On Two Scenes from The Deer Hunter

I.


Because B.’s a line break that hasn’t come yet. Simply because.
Because grief stills his image, his image that breaks like a silver
wave or a blue vase on a gray marble floor. I will always have
words to fall back on, though they‘re rarely right. They form after
they shatter in the eye and ear. But my grief’s purpose?

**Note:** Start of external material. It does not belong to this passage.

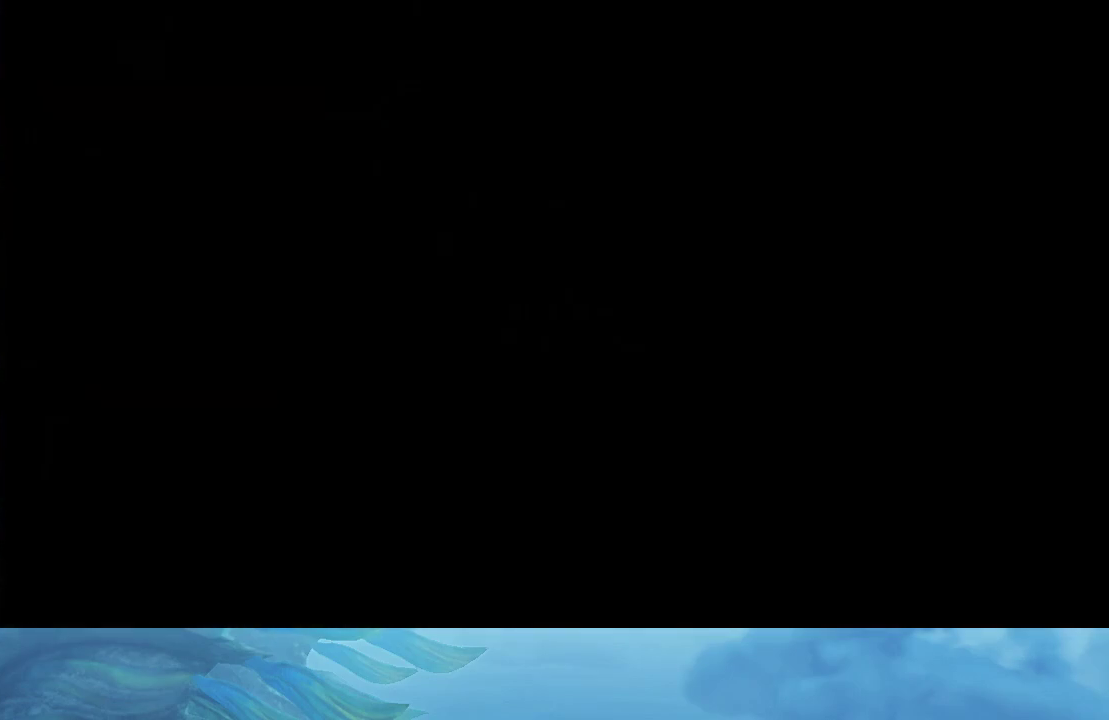
{"buttons": [], "left_stick": "center", "right_stick": "center", "events": []}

To recover
a white beach’s fleeting panache and wash, to piece together an
indigo vase shattered and shimmering, to get to the line that never
breaks too soon, as if it were in a script composed under this winter
sky…? No. I can’t explain grief. It is its own end.


II. “GOD BLESS AMERICA”


One of the last frames stills the gang over scrambled eggs and beer,
a full-room shot of those who‘ve remained, more or less. “God
Bless America,” and at the end Cimino zooms in on Streep, who,
for a moment, smiles before memory turns on her and changes her
face into that side-glance of grief directed at no one, nothing, the
floor. Light shrouds her, and, for a minute, while it’s wrong, I’m in
love. Then, a guitar I see in blues and grays. Her glance hovers.
The tape rewinds. The TV turns to snow. The glance, the guitar,
the light blue twitching across the floor flashes above my eyes,
flecked and flowing, never the same way twice.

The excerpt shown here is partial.